▸ **Records provided**:
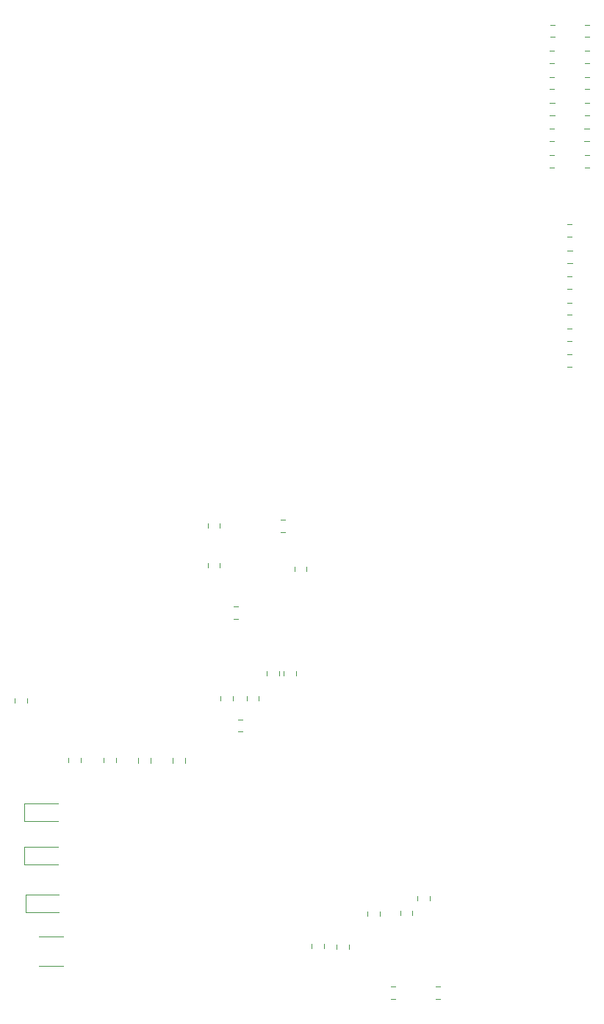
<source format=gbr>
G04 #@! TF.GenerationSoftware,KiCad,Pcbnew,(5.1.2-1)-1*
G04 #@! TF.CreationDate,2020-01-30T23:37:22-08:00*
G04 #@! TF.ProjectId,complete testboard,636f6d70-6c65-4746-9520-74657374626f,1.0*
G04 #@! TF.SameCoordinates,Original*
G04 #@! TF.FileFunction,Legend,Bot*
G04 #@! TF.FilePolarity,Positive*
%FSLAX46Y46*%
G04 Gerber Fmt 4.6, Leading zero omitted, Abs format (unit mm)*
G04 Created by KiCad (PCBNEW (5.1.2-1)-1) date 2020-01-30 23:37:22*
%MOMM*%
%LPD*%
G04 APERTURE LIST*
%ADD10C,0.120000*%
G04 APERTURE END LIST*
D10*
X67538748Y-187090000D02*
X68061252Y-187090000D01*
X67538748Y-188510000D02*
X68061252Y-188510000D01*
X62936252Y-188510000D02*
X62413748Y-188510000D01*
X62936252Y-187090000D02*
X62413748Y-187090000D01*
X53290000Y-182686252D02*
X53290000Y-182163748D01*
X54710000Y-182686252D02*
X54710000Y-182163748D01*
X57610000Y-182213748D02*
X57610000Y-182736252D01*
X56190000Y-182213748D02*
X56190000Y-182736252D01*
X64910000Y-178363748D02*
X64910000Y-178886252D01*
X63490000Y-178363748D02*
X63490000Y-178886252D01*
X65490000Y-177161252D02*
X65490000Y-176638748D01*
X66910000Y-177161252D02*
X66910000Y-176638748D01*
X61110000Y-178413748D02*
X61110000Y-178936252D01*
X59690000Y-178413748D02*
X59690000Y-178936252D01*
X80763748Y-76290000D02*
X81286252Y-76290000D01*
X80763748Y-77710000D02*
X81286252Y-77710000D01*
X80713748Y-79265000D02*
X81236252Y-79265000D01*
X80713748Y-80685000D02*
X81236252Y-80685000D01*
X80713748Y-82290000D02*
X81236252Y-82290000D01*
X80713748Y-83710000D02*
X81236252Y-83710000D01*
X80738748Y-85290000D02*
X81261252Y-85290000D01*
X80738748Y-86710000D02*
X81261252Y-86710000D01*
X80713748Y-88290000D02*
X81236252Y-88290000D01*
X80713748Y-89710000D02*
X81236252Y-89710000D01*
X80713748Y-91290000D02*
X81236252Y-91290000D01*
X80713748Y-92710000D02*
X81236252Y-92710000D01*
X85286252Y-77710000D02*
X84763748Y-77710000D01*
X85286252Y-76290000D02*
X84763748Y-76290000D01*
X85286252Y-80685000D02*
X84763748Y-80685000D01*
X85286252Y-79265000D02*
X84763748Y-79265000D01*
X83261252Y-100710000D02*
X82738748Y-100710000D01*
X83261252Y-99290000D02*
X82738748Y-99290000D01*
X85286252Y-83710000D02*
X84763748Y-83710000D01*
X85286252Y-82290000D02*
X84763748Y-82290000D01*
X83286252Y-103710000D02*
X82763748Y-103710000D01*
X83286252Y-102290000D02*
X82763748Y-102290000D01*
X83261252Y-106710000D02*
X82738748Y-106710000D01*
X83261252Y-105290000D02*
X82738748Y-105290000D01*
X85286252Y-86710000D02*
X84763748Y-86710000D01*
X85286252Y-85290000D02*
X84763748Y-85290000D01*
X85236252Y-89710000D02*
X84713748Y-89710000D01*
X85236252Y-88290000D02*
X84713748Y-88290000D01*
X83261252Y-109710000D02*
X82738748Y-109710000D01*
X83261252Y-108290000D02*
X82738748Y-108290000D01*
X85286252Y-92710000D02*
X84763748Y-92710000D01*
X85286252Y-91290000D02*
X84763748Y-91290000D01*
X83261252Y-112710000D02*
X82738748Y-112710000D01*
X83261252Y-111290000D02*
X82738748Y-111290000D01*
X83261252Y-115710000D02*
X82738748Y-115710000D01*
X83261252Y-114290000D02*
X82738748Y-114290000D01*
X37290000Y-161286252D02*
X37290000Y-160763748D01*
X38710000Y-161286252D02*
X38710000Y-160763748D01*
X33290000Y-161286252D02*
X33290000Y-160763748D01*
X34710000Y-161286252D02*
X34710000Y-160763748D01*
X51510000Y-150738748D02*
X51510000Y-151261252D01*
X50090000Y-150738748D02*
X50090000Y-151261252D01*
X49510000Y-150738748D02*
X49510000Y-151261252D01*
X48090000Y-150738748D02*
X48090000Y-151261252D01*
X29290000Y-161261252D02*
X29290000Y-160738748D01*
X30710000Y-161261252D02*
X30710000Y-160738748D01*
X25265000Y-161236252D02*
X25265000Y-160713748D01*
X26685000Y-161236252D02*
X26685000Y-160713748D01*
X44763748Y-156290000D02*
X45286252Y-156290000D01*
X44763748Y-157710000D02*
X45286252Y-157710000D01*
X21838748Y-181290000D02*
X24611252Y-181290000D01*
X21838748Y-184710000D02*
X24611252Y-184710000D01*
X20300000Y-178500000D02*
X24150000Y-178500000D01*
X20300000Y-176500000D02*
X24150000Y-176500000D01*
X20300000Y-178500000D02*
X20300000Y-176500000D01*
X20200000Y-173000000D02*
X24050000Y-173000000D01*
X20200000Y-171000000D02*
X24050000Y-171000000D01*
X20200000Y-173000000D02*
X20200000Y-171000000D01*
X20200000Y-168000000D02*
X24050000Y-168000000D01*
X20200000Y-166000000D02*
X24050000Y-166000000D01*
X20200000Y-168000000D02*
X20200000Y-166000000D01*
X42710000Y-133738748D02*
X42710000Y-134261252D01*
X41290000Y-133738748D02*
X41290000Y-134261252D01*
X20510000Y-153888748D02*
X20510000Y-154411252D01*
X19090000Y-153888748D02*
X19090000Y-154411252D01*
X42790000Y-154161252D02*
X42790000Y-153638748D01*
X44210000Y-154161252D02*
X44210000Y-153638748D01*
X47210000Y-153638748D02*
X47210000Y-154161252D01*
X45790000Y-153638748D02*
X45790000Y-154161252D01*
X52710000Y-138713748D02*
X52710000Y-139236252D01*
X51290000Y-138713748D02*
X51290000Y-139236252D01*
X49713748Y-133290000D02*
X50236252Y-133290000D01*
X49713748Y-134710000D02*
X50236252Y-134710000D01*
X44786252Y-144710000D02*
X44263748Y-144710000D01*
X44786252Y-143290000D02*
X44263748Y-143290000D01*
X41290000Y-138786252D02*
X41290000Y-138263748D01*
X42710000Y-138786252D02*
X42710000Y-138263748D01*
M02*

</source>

▸ **Work to be completed**: From the records above, copy out the line with "X81236252Y-92710000D01*", the line with "X84763748Y-82290000D01*", and every line between them, word for word.

▸ **Output**:
X81236252Y-92710000D01*
X85286252Y-77710000D02*
X84763748Y-77710000D01*
X85286252Y-76290000D02*
X84763748Y-76290000D01*
X85286252Y-80685000D02*
X84763748Y-80685000D01*
X85286252Y-79265000D02*
X84763748Y-79265000D01*
X83261252Y-100710000D02*
X82738748Y-100710000D01*
X83261252Y-99290000D02*
X82738748Y-99290000D01*
X85286252Y-83710000D02*
X84763748Y-83710000D01*
X85286252Y-82290000D02*
X84763748Y-82290000D01*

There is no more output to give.